The new General Assembly quickly complied with all the remaining requirements for readmission, including the ratification of the Fourteenth and Fifteenth Amendments. Virginia was officially readmitted to the Union on January 26, 1870, with the approval of Congress and President Grant.

Federal troops remained in Virginia for a time, but their influence was not nearly as pronounced by the early 1870s. Only 20,000 Federal troops still remained in the entire South at the time that Virginia was readmitted. Their waning influence allowed terrorist groups like the Ku Klux Klan to intimidate blacks into political marginalization, though their influence would not be fully felt until the late 1870s.
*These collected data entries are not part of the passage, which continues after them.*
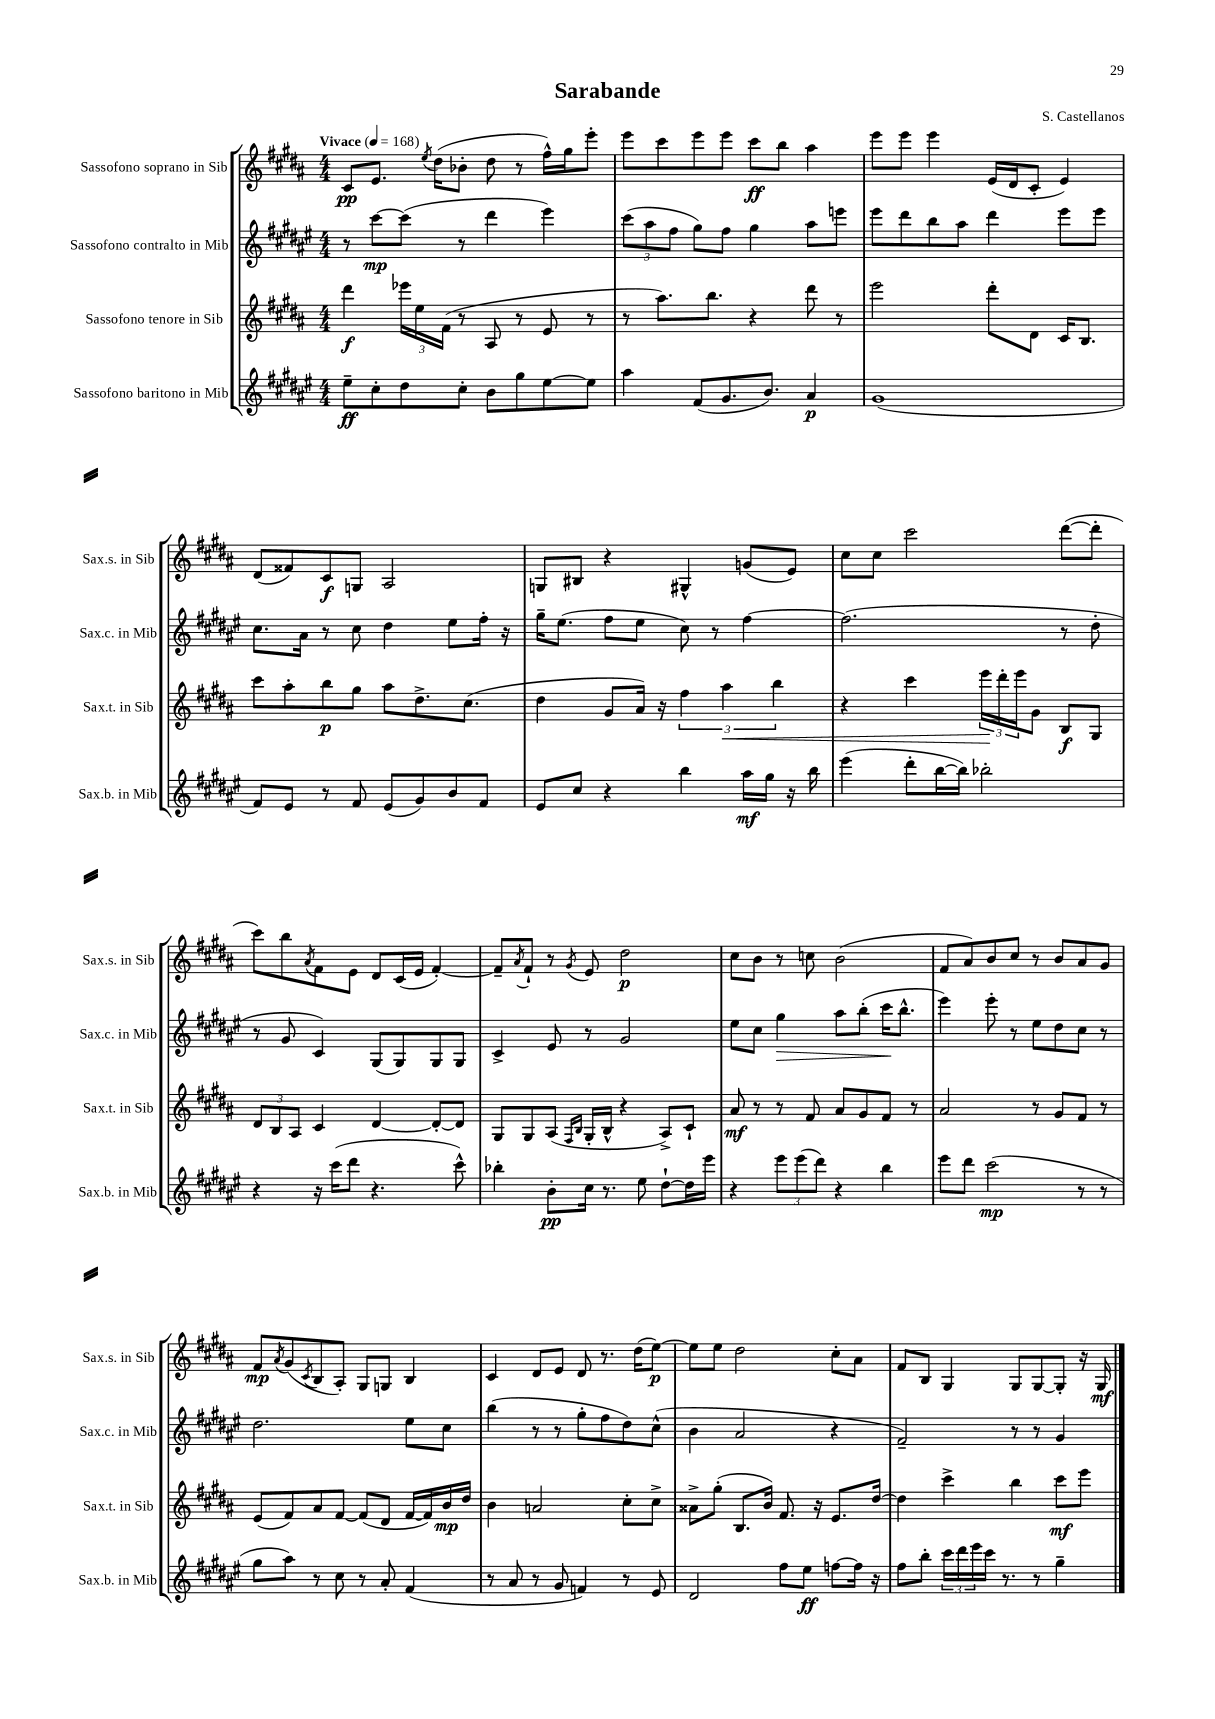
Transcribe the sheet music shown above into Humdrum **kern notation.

**kern	**dynam	**kern	**dynam	**kern	**dynam	**kern	**dynam
*part4	*part4	*part3	*part3	*part2	*part2	*part1	*part1
*staff4	*staff4	*staff3	*staff3	*staff2	*staff2	*staff1	*staff1
*I"Sassofono baritono in Mib	*	*I"Sassofono tenore in Sib	*	*I"Sassofono contralto in Mib	*	*I"Sassofono soprano in Sib	*
*I'Sax.b. in Mib	*	*I'Sax.t. in Sib	*	*I'Sax.c. in Mib	*	*I'Sax.s. in Sib	*
*clefG2	*	*clefG2	*	*clefG2	*	*clefG2	*
*k[f#c#g#d#a#e#]	*	*k[f#c#g#d#a#]	*	*k[f#c#g#d#a#e#]	*	*k[f#c#g#d#a#]	*
*M4/4	*	*M4/4	*	*M4/4	*	*M4/4	*
*MM168	*	*MM168	*	*MM168	*	*MM168	*
=1	=1	=1	=1	=1	=1	=1	=1
!	!	!	!	!	!	!LO:TX:a:B:t=Vivace	!
8ee#~\L	ff	4ddd#\	f	8r	.	8c#/L	pp
8cc#'\	.	.	.	[8ccc#\L	mp	8.e/J	.
8dd#\	.	24eee-X\LL	.	(8ccc#\J]	.	.	.
.	.	24ee\	.	.	.	.	.
.	.	.	.	.	.	8qee/	.
.	.	.	.	.	.	(16dd#\KL	.
.	.	(24f#\JJ	.	.	.	.	.
8cc#'\J	.	8r	.	8r	.	8b-X'\J	.
8b\L	.	8A#/	.	4ddd#\	.	8dd#\	.
8gg#\	.	8r	.	.	.	8r	.
[8ee#\	.	8e/	.	4eee#\)	.	16ff#^^\LL)	.
.	.	.	.	.	.	16gg#\J	.
8ee#\J]	.	8r	.	.	.	8eee'\J	.
=2	=2	=2	=2	=2	=2	=2	=2
4aa#\	.	8r	.	(12ccc#\L	.	8eee\L	.
.	.	.	.	12aa#\	.	.	.
.	.	8.aa#\L)	.	.	.	8ccc#\	.
.	.	.	.	12ff#\J	.	.	.
(8f#/L	.	.	.	8gg#\L)	.	8eee\	.
.	.	8.bb\J	.	.	.	.	.
8.g#/	.	.	.	8ff#\J	.	8eee\J	.
.	.	4r	.	4gg#\	.	8ccc#\L	ff
8.b/J)	.	.	.	.	.	.	.
.	.	.	.	.	.	8bb\J	.
4a#/	p	8ddd#\	.	8aa#\L	.	4aa#\	.
.	.	8r	.	8eeen\J	.	.	.
=3	=3	=3	=3	=3	=3	=3	=3
(1g#	.	2eee\	.	8eee#\L	.	8eee\L	.
.	.	.	.	8ddd#\	.	8eee\J	.
.	.	.	.	8bb\	.	4eee\	.
.	.	.	.	8aa#\J	.	.	.
.	.	8ddd#'\L	.	4ddd#\	.	(16e/LL	.
.	.	.	.	.	.	16d#/J	.
.	.	8d#\J	.	.	.	8c#'/J	.
.	.	16c#/KL	.	8eee#\L	.	4e/)	.
.	.	8.B/J	.	.	.	.	.
.	.	.	.	8eee#\J	.	.	.
!!LO:LB:g=z
=4	=4	=4	=4	=4	=4	=4	=4
8f#/L)	.	8ccc#\L	.	8.cc#\L	.	(8d#/L	.
8e#/J	.	8aa#'\	.	.	.	8f##X/)	.
.	.	.	.	16a#\Jk	.	.	.
8r	.	8bb\	p	8r	.	8c#/	f
8f#/	.	8gg#\J	.	8cc#\	.	8Gn/J	.
(8e#/L	.	8aa#\L	.	4dd#\	.	2A#/	.
8g#/)	.	8.dd#^\	.	.	.	.	.
8b/	.	.	.	8ee#\L	.	.	.
.	.	(8.cc#\J	.	.	.	.	.
8f#/J	.	.	.	16ff#'\Jk	.	.	.
.	.	.	.	16r	.	.	.
=5	=5	=5	=5	=5	=5	=5	=5
8e#/L	.	4dd#\	.	16gg#~\KL	.	8Gn/L	.
.	.	.	.	(8.ee#\J	.	.	.
8cc#/J	.	.	.	.	.	8B#X/J	.
4r	.	8g#/L	.	8ff#\L	.	4r	.
.	.	16a#/Jk)	.	8ee#\J	.	.	.
.	.	16r	.	.	.	.	.
4bb\	.	6ff#\	.	8cc#\)	.	4G#X^^/	.
.	.	.	.	8r	.	.	.
!	!	!	!LO:HP:b	!	!	!	!
.	.	6aa#\	<	.	.	.	.
16aa#\LL	mf	.	.	[4ff#\	.	(8gn/L	.
16gg#\JJ	.	.	.	.	.	.	.
.	.	6bb\	.	.	.	.	.
16r	.	.	.	.	.	8e/J)	.
16bb\	.	.	.	.	.	.	.
=6	=6	=6	=6	=6	=6	=6	=6
(4eee#\	.	4r	.	(2.ff#\]	.	8cc#\L	.
.	.	.	.	.	.	8cc#\J	.
8ddd#'\L	.	4ccc#\	.	.	.	2ccc#\	.
[16bb\L	.	.	.	.	.	.	.
16bb\JJ])	.	.	.	.	.	.	.
2bb-X'\	.	24eee\LL	.	.	.	.	.
.	.	24ddd#'\	[	.	.	.	.
.	.	24eee\J	.	.	.	.	.
.	.	8g#\J	.	.	.	.	.
.	.	8B/L	f	8r	.	([8ddd#\L	.
.	.	8G#/J	.	8dd#'\	.	8ddd#'\J]	.
!!LO:LB:g=z
=7	=7	=7	=7	=7	=7	=7	=7
4r	.	12d#/L	.	8r	.	8ccc#\L)	.
.	.	12B/	.	.	.	.	.
.	.	.	.	8g#/	.	8bb\	.
.	.	12A#/J	.	.	.	.	.
.	.	.	.	.	.	8qa#/	.
16r	.	4c#/	.	4c#/)	.	8f#\	.
(16ccc#\KL	.	.	.	.	.	.	.
8ddd#\J	.	.	.	.	.	8e\J	.
4.r	.	[4d#/	.	(8G#/L	.	8d#/L	.
.	.	.	.	8G#/)	.	(16c#/L	.
.	.	.	.	.	.	16e/JJ	.
.	.	8d#'/L_	.	8G#/	.	[4f#'/)	.
8ccc#^^\)	.	8d#/J]	.	8G#/J	.	.	.
=8	=8	=8	=8	=8	=8	=8	=8
4bb-X'\	.	8G#/L	.	4c#^/	.	8f#~/L]	.
.	.	.	.	.	.	8qa#/	.
.	.	8G#/	.	.	.	8f#`/J	.
8b'\L	pp	(8A#/J	.	8e#/	.	8r	.
.	.	16qqF#/LL	.	.	.	.	.
.	.	16qqB/JJ	.	.	.	8qg#/	.
16cc#\Jk	.	16G#'/LL	.	8r	.	8e/	.
8.r	.	16B^^/JJ	.	.	.	.	.
.	.	4r	.	2g#/	.	2dd#\	p
8ee#\	.	.	.	.	.	.	.
[8dd#`\L	.	8A#^/L)	.	.	.	.	.
16dd#\L]	.	8c#`/J	.	.	.	.	.
16eee#\JJ	.	.	.	.	.	.	.
=9	=9	=9	=9	=9	=9	=9	=9
4r	.	8a#/	mf	8ee#\L	.	8cc#\L	.
.	.	8r	.	8cc#\J	.	8b\J	.
!	!	!	!	!	!LO:HP:b	!	!
12eee#\L	.	8r	.	4gg#\	>	8r	.
(12eee#\	.	.	.	.	.	.	.
.	.	8f#/	.	.	.	8ccn\	.
12ddd#\J)	.	.	.	.	.	.	.
4r	.	8a#/L	.	8aa#\L	.	(2b\	.
.	.	8g#/	.	(8bb'\J	.	.	.
4bb\	.	8f#/J	.	16ccc#\KL	.	.	.
.	.	.	.	8.bb^^\J	]	.	.
.	.	8r	.	.	.	.	.
=10	=10	=10	=10	=10	=10	=10	=10
8eee#\L	.	2a#/	.	4eee#\)	.	8f#/L	.
8ddd#\J	.	.	.	.	.	8a#/)	.
(2ccc#\	mp	.	.	8eee#'\	.	8b/	.
.	.	.	.	8r	.	8cc#/J	.
.	.	8r	.	8ee#\L	.	8r	.
.	.	8g#/L	.	8dd#\	.	8b/L	.
8r	.	8f#/J	.	8cc#\J	.	8a#/	.
8r	.	8r	.	8r	.	8g#/J	.
!!LO:LB:g=z
=11	=11	=11	=11	=11	=11	=11	=11
8gg#\L	.	(8e/L	.	2.dd#\	.	8f#/L	mp
.	.	.	.	.	.	8qa#/	.
8aa#\J)	.	8f#/)	.	.	.	(8g#/	.
.	.	.	.	.	.	8qc#/	.
8r	.	8a#/	.	.	.	8B/	.
8cc#\	.	[8f#/J	.	.	.	8A#'/J)	.
8r	.	(8f#/L]	.	.	.	8G#/L	.
8a#'/	.	8d#/J	.	.	.	8Gn/J	.
(4f#/	.	[16f#/LL	.	8ee#\L	.	4B/	.
.	.	16f#/])	.	.	.	.	.
.	.	16b/	mp	8cc#\J	.	.	.
.	.	16dd#/JJ	.	.	.	.	.
=12	=12	=12	=12	=12	=12	=12	=12
8r	.	4b\	.	(4bb\	.	4c#/	.
8a#/	.	.	.	.	.	.	.
8r	.	2an/	.	8r	.	8d#/L	.
8g#/	.	.	.	8r	.	8e/J	.
4fn/)	.	.	.	8gg#'\L	.	8d#/	.
.	.	.	.	8ff#\	.	8.r	.
8r	.	8cc#'\L	.	8dd#\)	.	.	.
.	.	.	.	.	.	(16dd#\KL	.
8e#/	.	8cc#^\J	.	(8cc#^^\J	.	[8ee\J)	p
=13	=13	=13	=13	=13	=13	=13	=13
2d#/	.	8a##X^\L	.	4b\	.	8ee\L]	.
.	.	(8gg#'\J	.	.	.	8ee\J	.
.	.	8.B/L	.	2a#/	.	2dd#\	.
.	.	16b/Jk)	.	.	.	.	.
8ff#\L	.	8.f#/	.	.	.	.	.
8ee#\J	ff	.	.	.	.	.	.
.	.	16r	.	.	.	.	.
[8ffn\L	.	8.e/L	.	4r	.	8cc#'\L	.
16ff\Jk]	.	.	.	.	.	8a#\J	.
16r	.	[16dd#/Jk	.	.	.	.	.
=14	=14	=14	=14	=14	=14	=14	=14
8ff#\L	.	4dd#\]	.	2f#~/)	.	8f#/L	.
8bb'\J	.	.	.	.	.	8B/J	.
24ccc#\LL	.	4ccc#^\	.	.	.	4G#/	.
24ddd#\	.	.	.	.	.	.	.
24eee#\	.	.	.	.	.	.	.
16ccc#\JJ	.	.	.	.	.	.	.
8.r	.	.	.	.	.	.	.
.	.	4bb\	.	8r	.	8G#/L	.
8r	.	.	.	8r	.	[8G#/	.
4gg#~\	.	8ccc#\L	mf	4g#/	.	8G#'/J]	.
.	.	8eee\J	.	.	.	16r	.
.	.	.	.	.	.	16G#/	mf
==	==	==	==	==	==	==	==
*-	*-	*-	*-	*-	*-	*-	*-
Conservatives continued to rise in power in Virginia and throughout the South as the Republicans' will to continue their reconstruction plans began to wane and their attention turned elsewhere. By the election of 1876, Conservative governments had taken control of almost the entire South except for South Carolina, Louisiana, and Florida.

The Compromise of 1877

Reconstruction officially ended with the Compromise of 1877, which settled the disputed Presidential election of 1876. In that election, Republicans nominated Rutherford B. Hayes, the governor of Ohio. The Democrats threw their support to Samuel J. Tilden, governor of New York. Tilden apparently won the electoral college and the popular vote, but Republicans refused to accept the results, insisting that states in the Deep South had not counted African American votes. Both sides accused the other of fraud and voter suppression, and the true winner became very unclear.

With no clear winner, Congress established an election commission to decide. When the commission chose to award all the disputed electoral votes to Hayes, Democrats protested so forcefully that many feared a second civil war. Democrats in Congress refused to allow the official counting of the electoral votes until February 1877 when leaders from both parties met and came up with the Compromise of 1877. Democrats accepted Hayes' victory so long as Republicans would appoint a Southerner to the cabinet, fund internal improvements in the South, and most importantly, remove federal troops from the South. Hayes took office and ordered the removal of federal troops, leading to the collapse of several Deep South Republican governments. With the Compromise of 1877, Reconstruction came to a formal end, failing to protect black rights in the South.